RECORDS PROVIDED section start

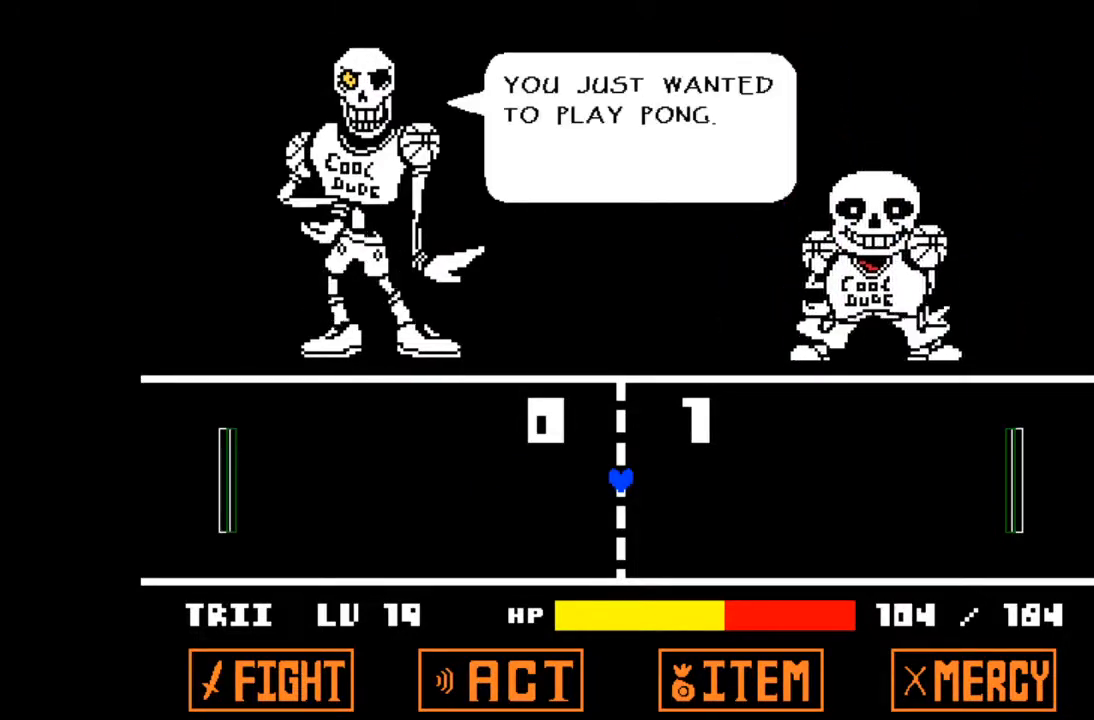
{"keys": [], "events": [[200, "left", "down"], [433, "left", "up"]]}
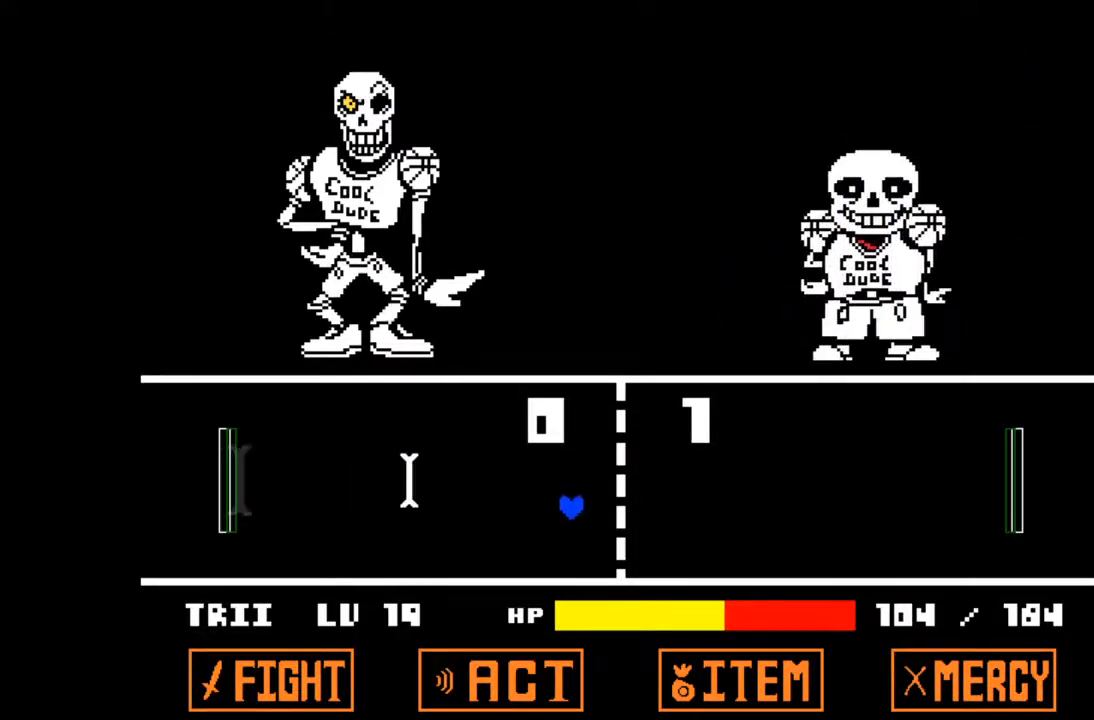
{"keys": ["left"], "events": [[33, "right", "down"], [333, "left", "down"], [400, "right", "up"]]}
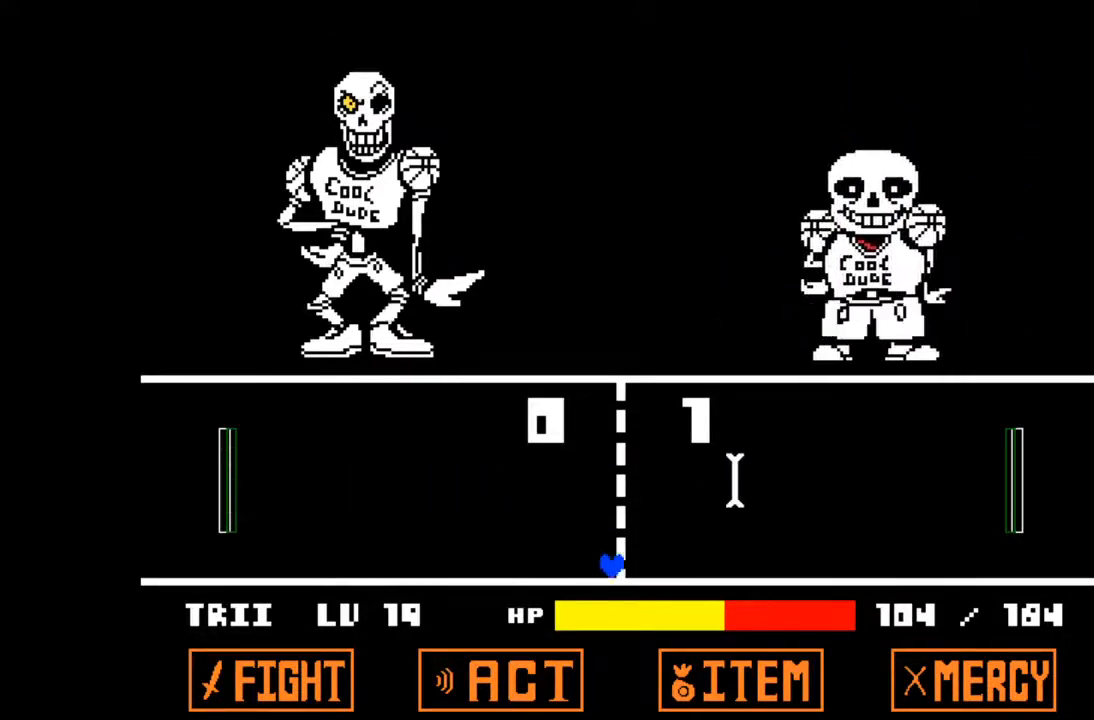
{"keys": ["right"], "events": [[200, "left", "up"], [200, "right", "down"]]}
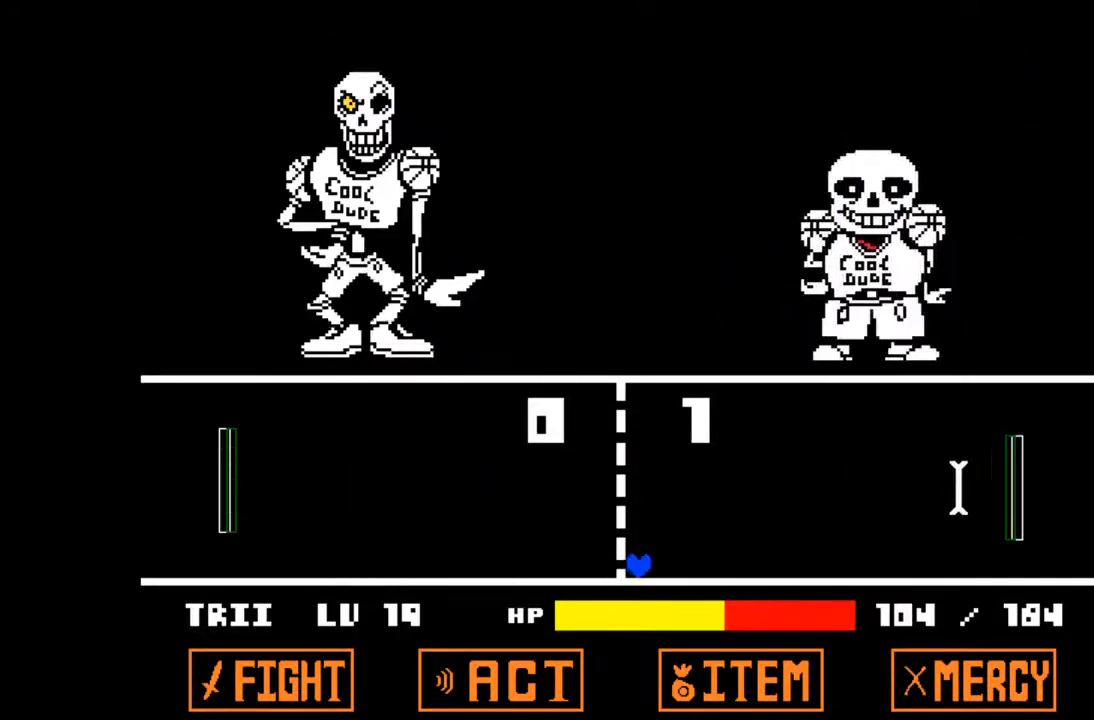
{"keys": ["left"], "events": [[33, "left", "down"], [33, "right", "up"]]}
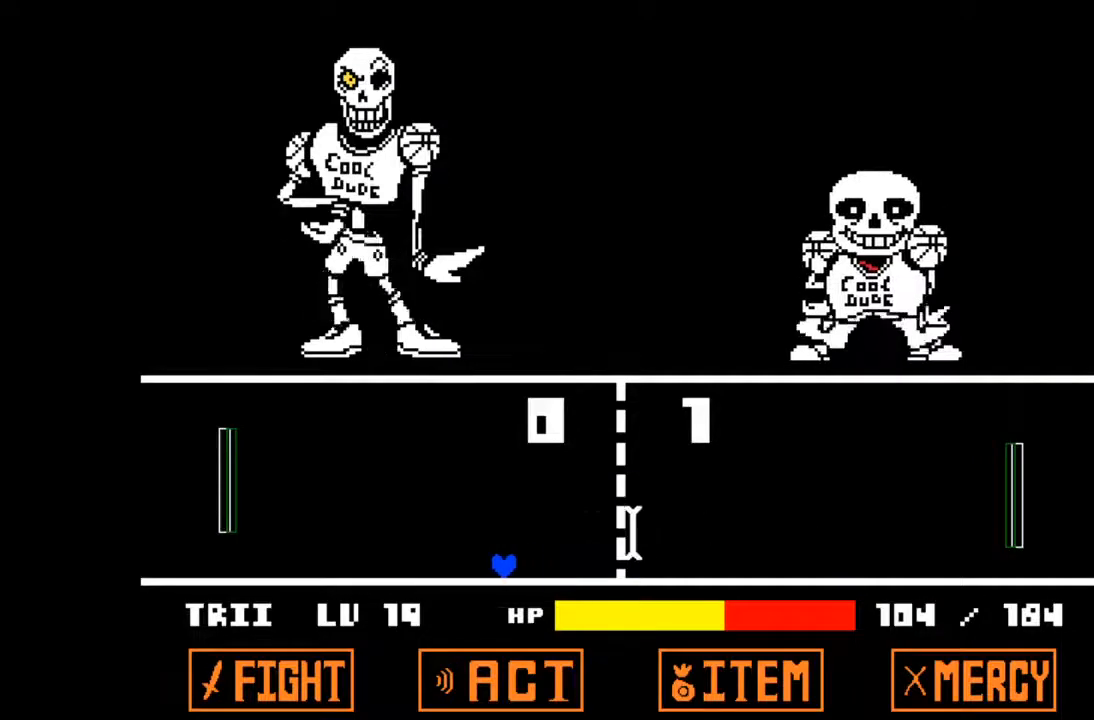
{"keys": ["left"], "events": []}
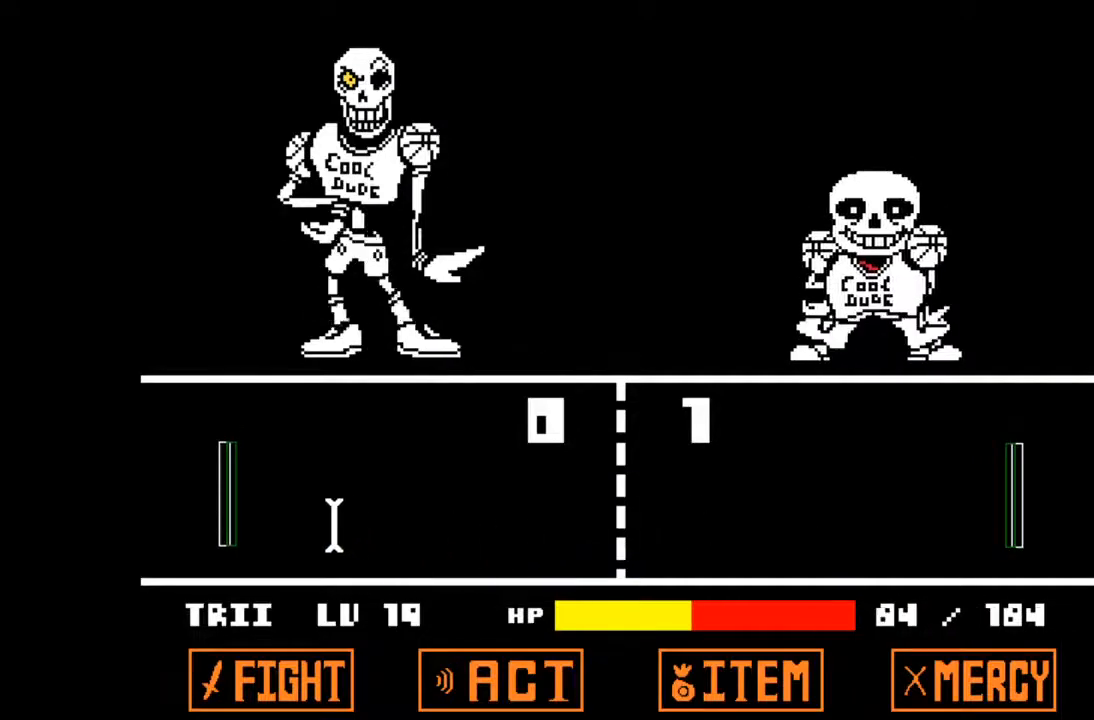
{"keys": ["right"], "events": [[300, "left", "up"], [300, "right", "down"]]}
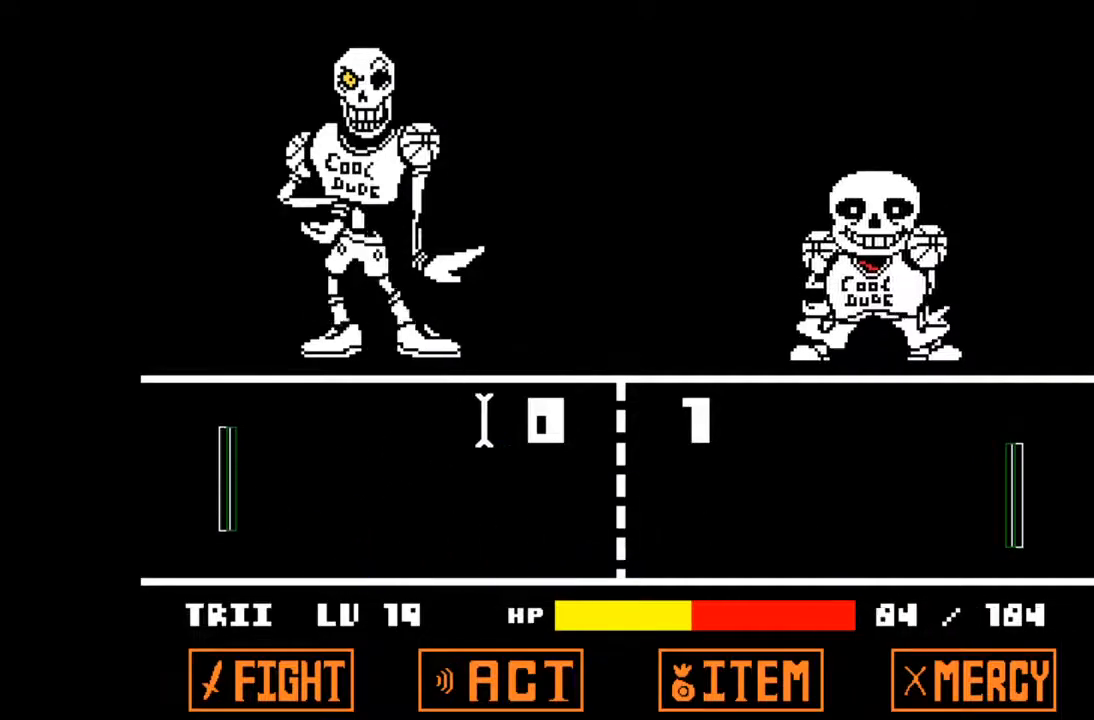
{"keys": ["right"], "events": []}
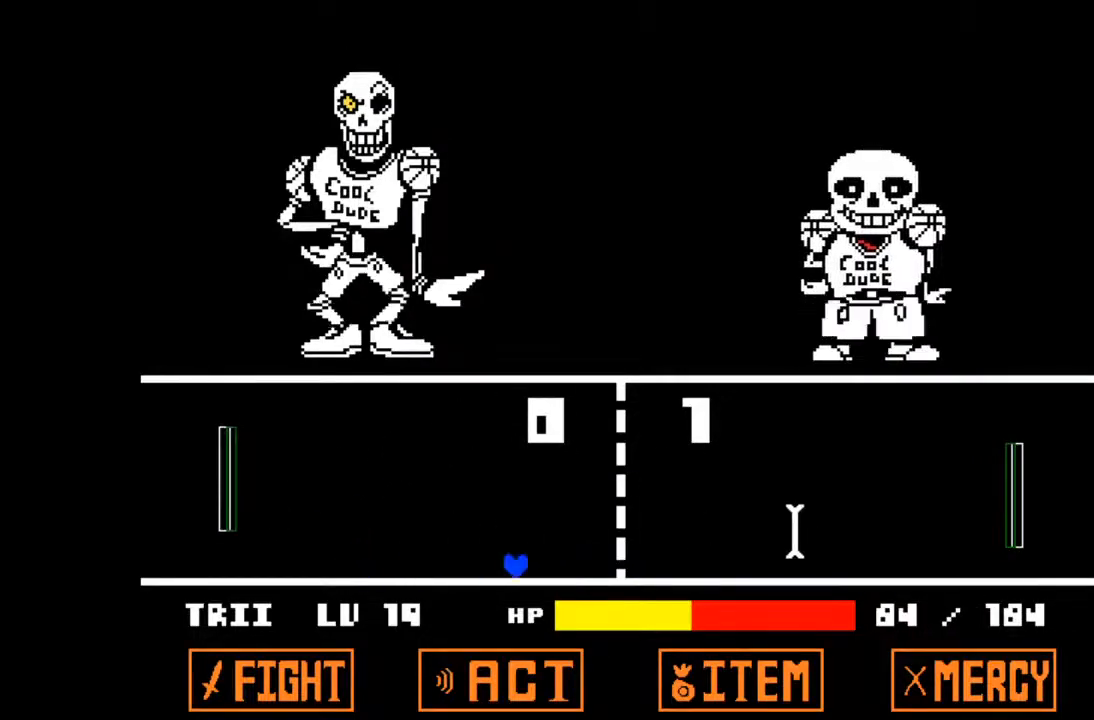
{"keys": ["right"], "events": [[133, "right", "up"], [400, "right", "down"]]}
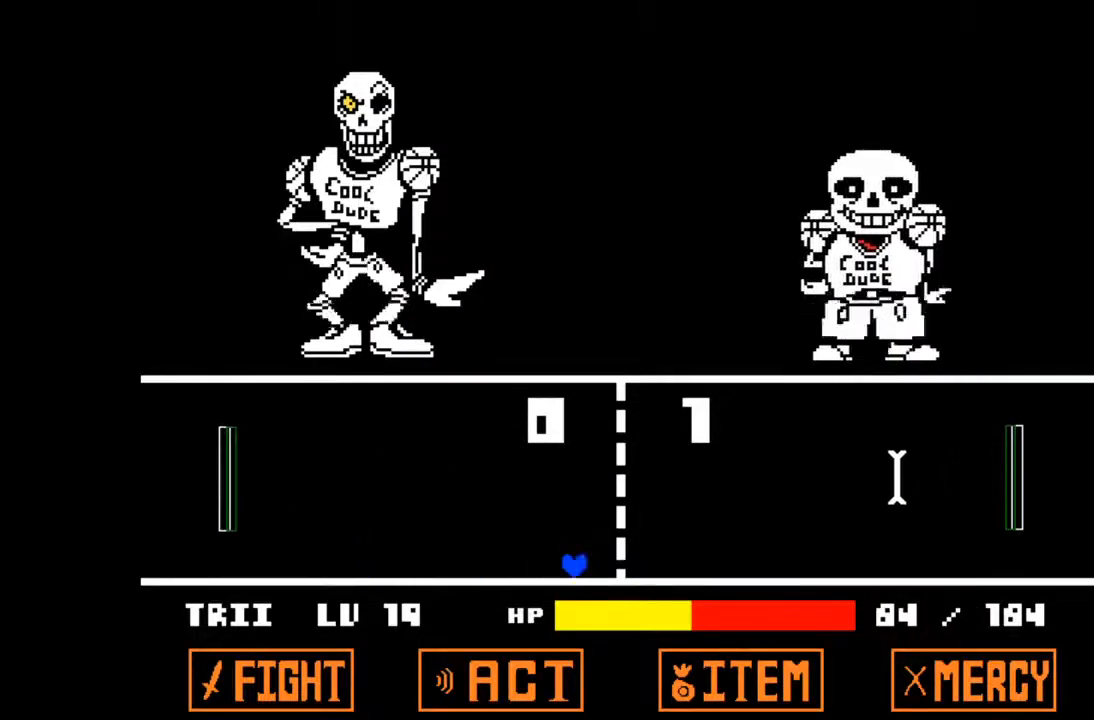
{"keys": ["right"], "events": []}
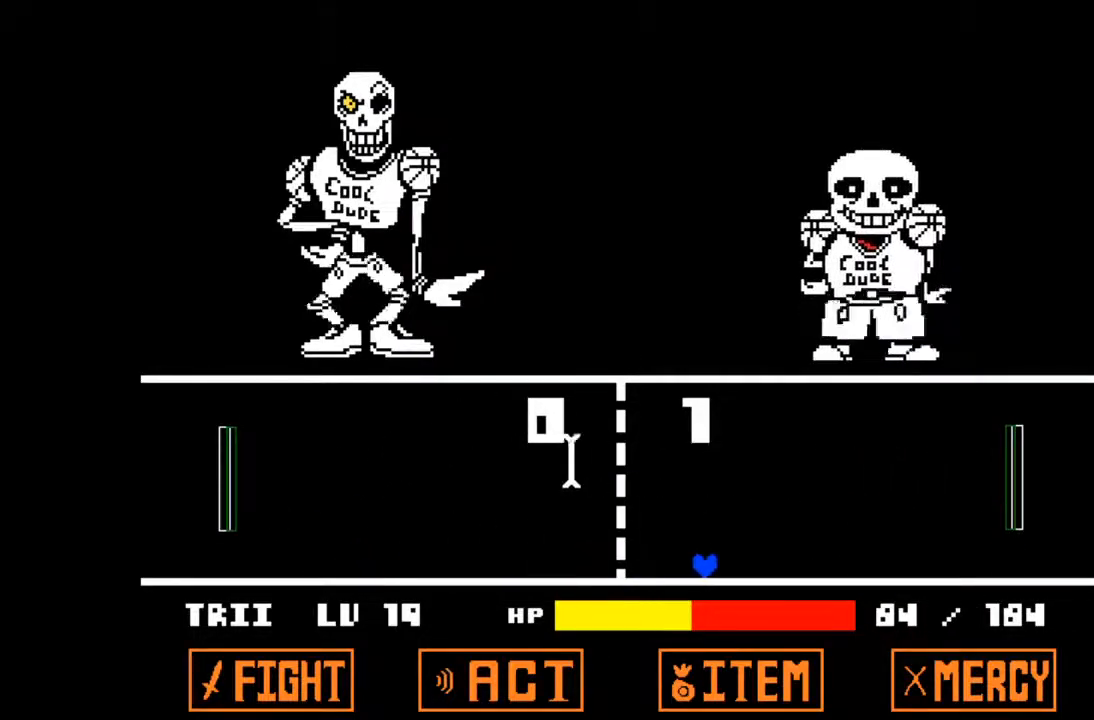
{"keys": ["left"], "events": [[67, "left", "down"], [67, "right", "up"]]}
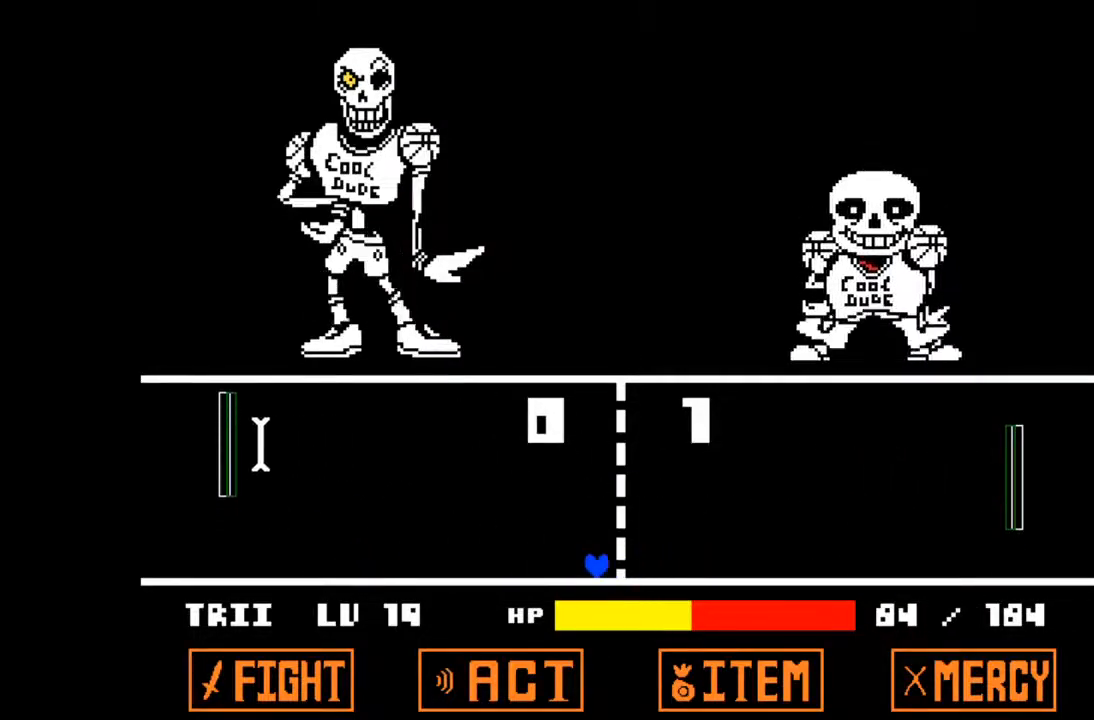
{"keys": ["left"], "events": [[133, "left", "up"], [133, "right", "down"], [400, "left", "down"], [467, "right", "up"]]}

RECORDS PROVIDED section end

Output everything in the material exactly. Pictures stay out of it.

## [SOLUTION]
{"keys": [], "events": [[200, "left", "down"], [433, "left", "up"]]}
{"keys": ["left"], "events": [[33, "right", "down"], [333, "left", "down"], [400, "right", "up"]]}
{"keys": ["right"], "events": [[200, "left", "up"], [200, "right", "down"]]}
{"keys": ["left"], "events": [[33, "left", "down"], [33, "right", "up"]]}
{"keys": ["left"], "events": []}
{"keys": ["right"], "events": [[300, "left", "up"], [300, "right", "down"]]}
{"keys": ["right"], "events": []}
{"keys": ["right"], "events": [[133, "right", "up"], [400, "right", "down"]]}
{"keys": ["right"], "events": []}
{"keys": ["left"], "events": [[67, "left", "down"], [67, "right", "up"]]}
{"keys": ["left"], "events": [[133, "left", "up"], [133, "right", "down"], [400, "left", "down"], [467, "right", "up"]]}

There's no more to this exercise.